A Fragile Win, but Who Will pay the Cost?
Author: Madeline Babin, Research Associate, Climate Change Policy, David Rockefeller Studies Program, Council on Foreign Relations
As delegates from 197 nations prepared to convene in Glasgow, Scotland, for the 2021 UN Climate Change Conference (COP26), the stakes were high. Before the summit, scientists projected the planet would warm 2.7°C by the end of the century, soaring far beyond the 1.5°C threshold experts agree the world must keep warming below to avoid the most catastrophic impacts of climate change.
World leaders described the COP26 summit as the “last best chance” to keep alive the 1.5°C target set by the Paris Agreement. Many hoped COP26 would mark a pivotal moment in which developed countries, which bear greatest responsibility for human-caused climate change, at last addressed the needs of developing nations, which endure the most severe climate impacts though they contributed the least to the global crisis.
In many areas, COP26 generated significant advancements. Countries agreed to adopt the Glasgow Climate Pact, which includes a historic provision that explicitly mentions fossil fuels and urges a phasedown of coal power. Delegates also resolved measures in the Paris Rulebook that will facilitate full implementation of the Paris Agreement with enhanced transparency. This will promote accountability: a core challenge that has impeded global climate action since nations first gathered for COP1 in 1995.
Beyond the pact, nations made commitments to reduce methane emissions, end deforestation, cease finance of international fossil fuel projects, and hasten the phase out of coal power. By the end of COP26, the countries that contribute over 70 percent of global emissions had set net-zero carbon emissions goals.

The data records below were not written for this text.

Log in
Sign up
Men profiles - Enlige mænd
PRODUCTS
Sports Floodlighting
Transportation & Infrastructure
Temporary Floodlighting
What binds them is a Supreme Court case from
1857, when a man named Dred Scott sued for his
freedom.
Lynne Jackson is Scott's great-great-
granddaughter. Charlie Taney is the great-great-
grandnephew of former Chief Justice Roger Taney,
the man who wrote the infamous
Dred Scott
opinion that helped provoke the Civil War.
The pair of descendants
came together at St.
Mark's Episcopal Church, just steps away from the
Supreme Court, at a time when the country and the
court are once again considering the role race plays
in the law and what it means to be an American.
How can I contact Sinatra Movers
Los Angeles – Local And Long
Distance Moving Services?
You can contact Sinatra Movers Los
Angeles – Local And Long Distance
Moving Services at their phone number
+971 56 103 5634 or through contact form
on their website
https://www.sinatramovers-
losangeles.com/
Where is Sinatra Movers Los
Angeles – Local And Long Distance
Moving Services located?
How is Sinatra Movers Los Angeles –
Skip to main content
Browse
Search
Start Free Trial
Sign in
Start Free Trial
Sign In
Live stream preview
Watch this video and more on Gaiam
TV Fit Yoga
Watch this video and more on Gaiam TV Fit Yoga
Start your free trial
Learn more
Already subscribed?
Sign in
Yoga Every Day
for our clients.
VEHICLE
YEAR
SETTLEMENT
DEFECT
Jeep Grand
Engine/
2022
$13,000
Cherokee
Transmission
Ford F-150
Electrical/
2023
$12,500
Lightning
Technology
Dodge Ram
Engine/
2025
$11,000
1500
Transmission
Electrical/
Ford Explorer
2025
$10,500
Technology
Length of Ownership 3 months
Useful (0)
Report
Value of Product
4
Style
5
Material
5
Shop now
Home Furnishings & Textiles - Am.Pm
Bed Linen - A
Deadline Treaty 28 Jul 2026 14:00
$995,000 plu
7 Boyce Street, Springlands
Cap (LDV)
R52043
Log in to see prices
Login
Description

Still, the collective progress did not yield sufficient momentum to limit warming to 1.5°C. Based on countries’ most recent promises, the world remains on course to reach 2.4°C warming by 2100. While this keeps the 1.5°C target alive by narrowing the gap between countries’ commitments and the Paris goal, many pledges remain contingent upon developing nations receiving adequate climate finance.
In 2009, developed countries promised to mobilize $100 billion in climate finance by 2020 for developing nations to mitigate and adapt to a warming planet. However, when developed countries failed to meet this deadline, they extended the target to 2023 and left poorer countries to confront ever-worsening extremes without sufficient resources. The looming crisis poses an existential threat to developing and small island nations such as Tuvalu, where rising seas threaten to erode coastal lands and submerge entire islands by the end of the century.
The failure to meet the initial goal has set a damaging precedent and undermined trust from the developing world. Moreover, this $100 billion goal is intended to be “a floor and not a ceiling,” which means richer nations will be expected to establish more ambitious aid targets in the near future. A majority of developing countries, including China and India, have urged richer countries to collectively deliver $1.3 trillion in finance annually beginning in 2030.
Another setback occurred in the final hours of the negotiations when India, the world’s third largest emitter, piloted a change in the Glasgow Climate Pact’s language from a “phase-out of unabated coal power” to a “phasedown.” This one-word modification could give coal-intensive nations license to continue use indefinitely and further jeopardize the survival of the most vulnerable countries.
Beyond climate finance, developing nations have advocated for compensation from developed countries for “loss and damage:” the irreversible destruction inflicted by climate-fueled extremes. Poorer nations had signaled their intent to establish a loss and damage facility to deliver this funding through COP26. Developed countries resisted the call to create a funding facility and agreed only to establish a “dialogue” starting in 2022 to discuss the possibility of future financial aid for climate losses.
In many ways COP26 was, as UK COP26 President Alok Sharma described, “a fragile win,” one that will rely on governmental follow-through to mobilize funding and marshal increasingly ambitious global action that emphasizes the needs of the most vulnerable. Recognizing the shortcomings, COP26 concluded with a call for nations to return in 2022 with strengthened emissions reduction goals for 2030. The next twelve months will provide a preview of countries’ capacity to fulfill the promises made in Glasgow. However, with the dearth of current policies in place to align actions with pledges, world leaders need to do much more to meet the Paris target and confront the greatest existential threat facing humanity.